** Try it **
Only the pictures are to be left out; return the rest of the data exactly as it stands.

** Stored data **
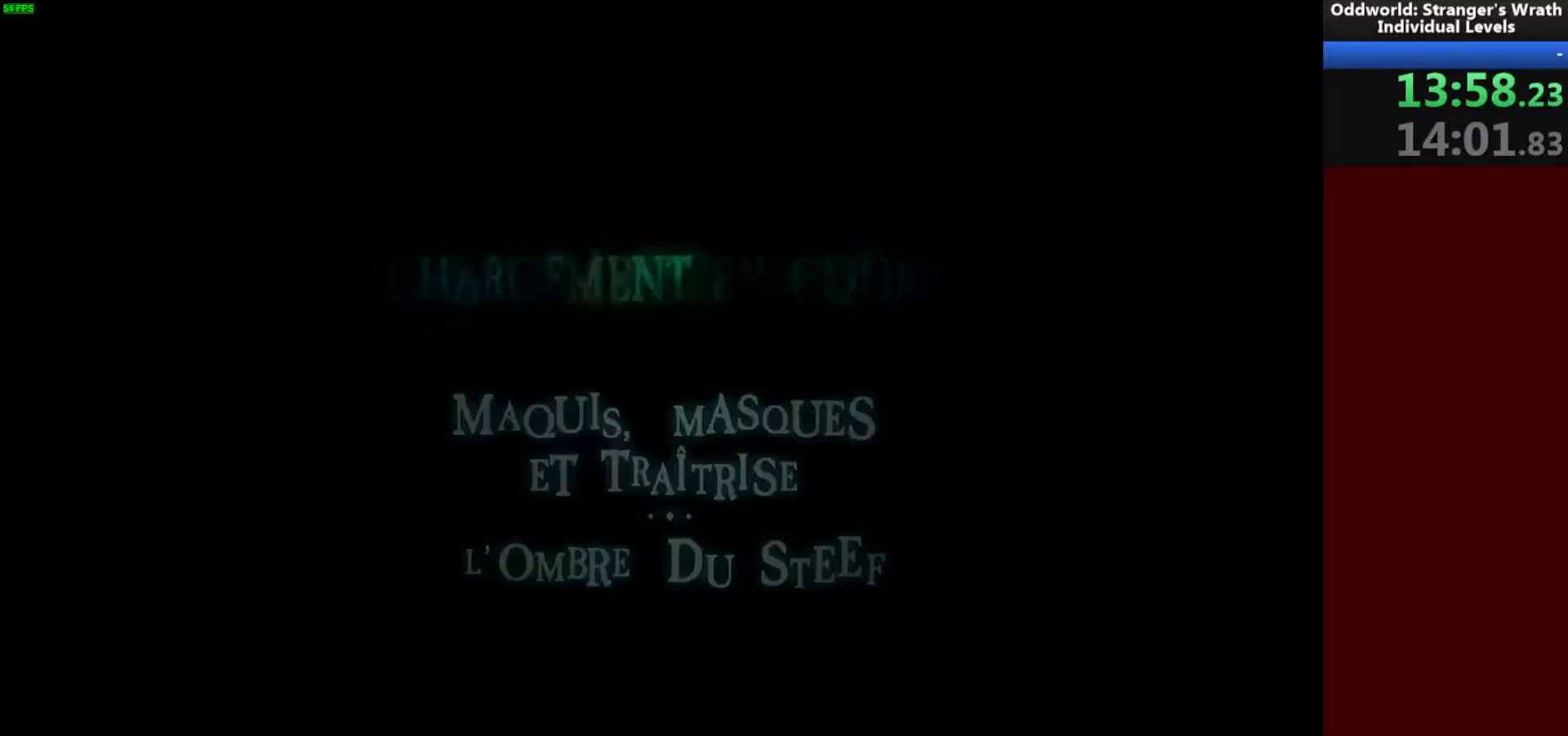
{"keys": ["w"], "mouse": [], "events": [[333, "w", "down"]]}
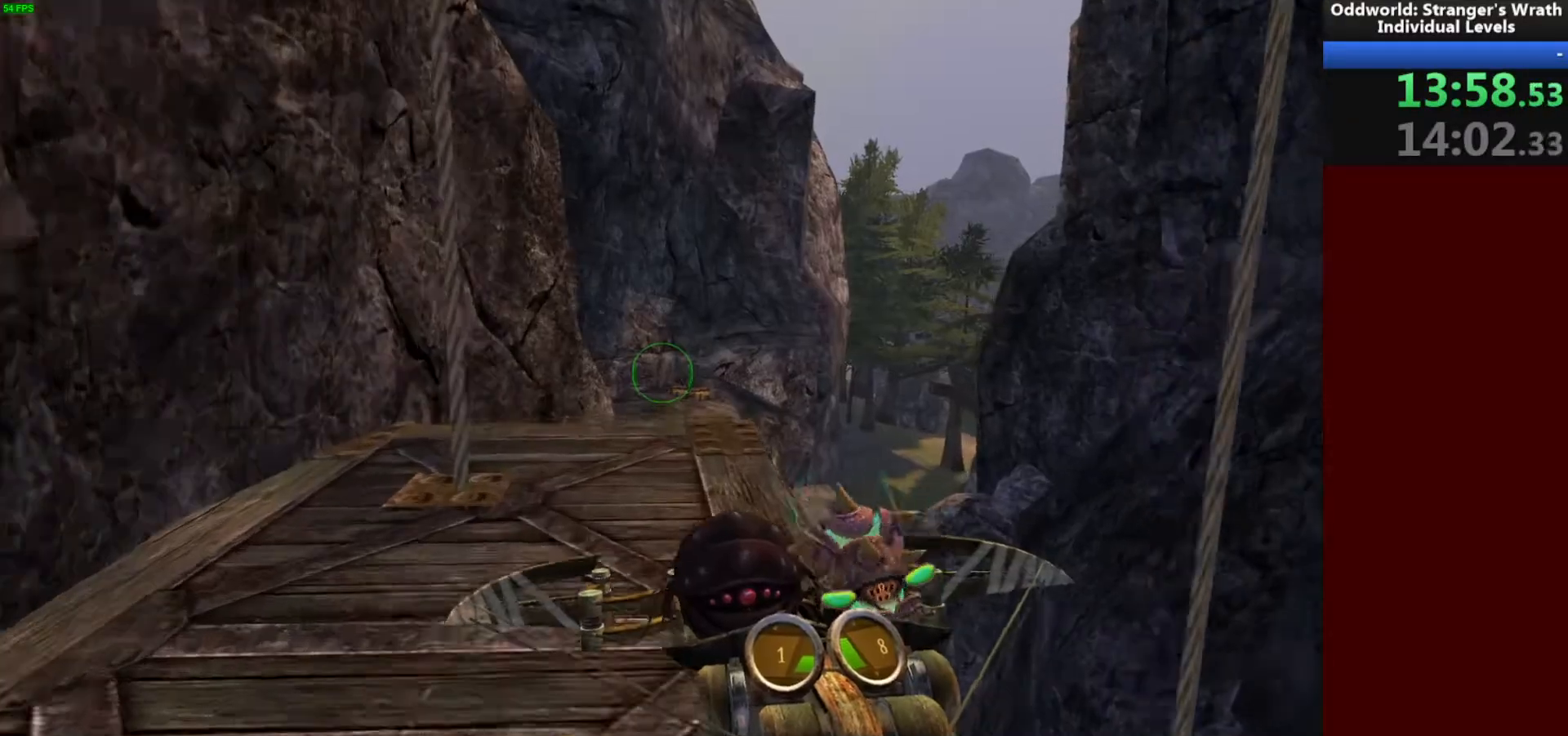
{"keys": ["w"], "mouse": [], "events": [[133, "tab", "down"], [200, "tab", "up"]]}
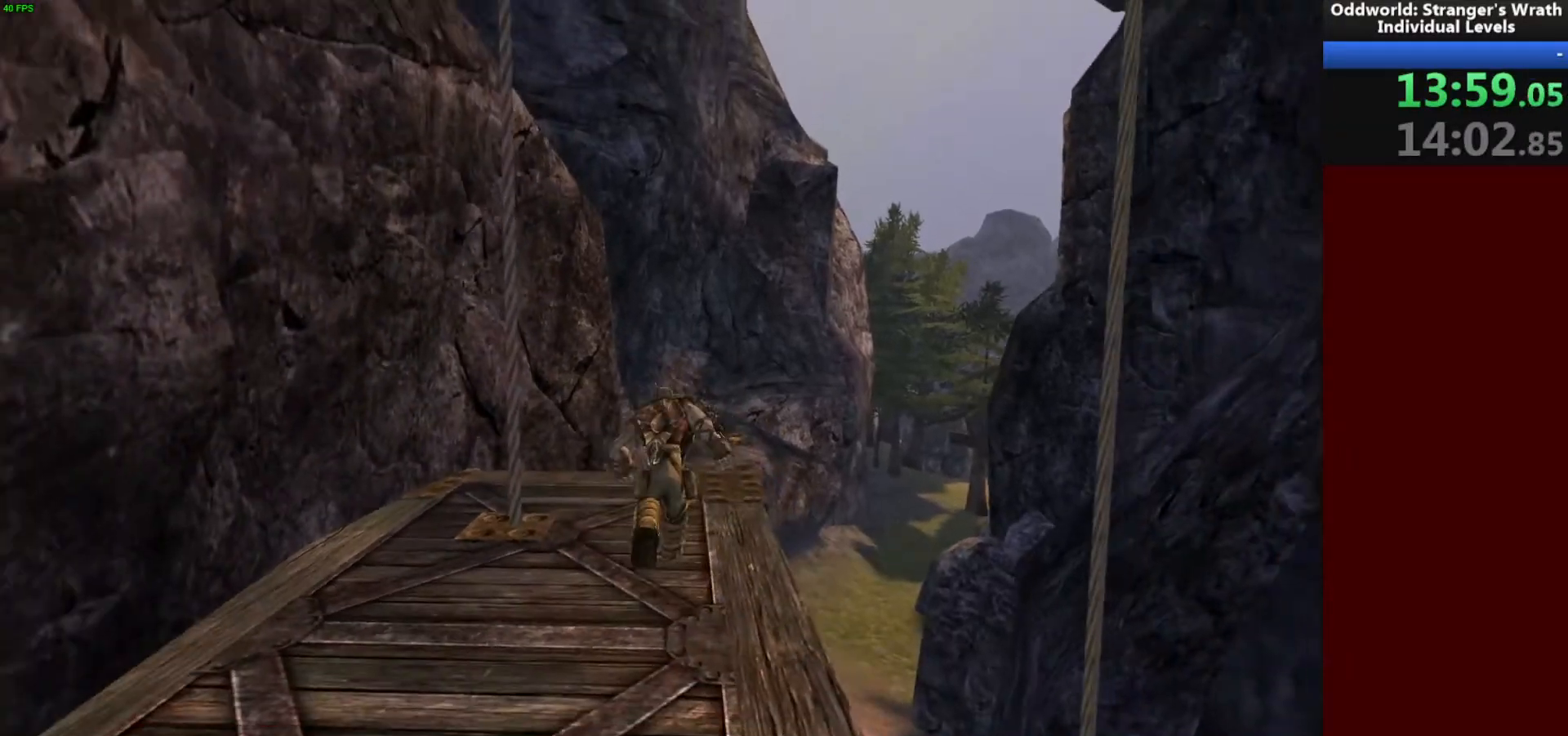
{"keys": ["w"], "mouse": [], "events": [[367, "space", "down"], [467, "space", "up"]]}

** Result **
{"keys": ["w"], "mouse": [], "events": [[333, "w", "down"]]}
{"keys": ["w"], "mouse": [], "events": [[133, "tab", "down"], [200, "tab", "up"]]}
{"keys": ["w"], "mouse": [], "events": [[367, "space", "down"], [467, "space", "up"]]}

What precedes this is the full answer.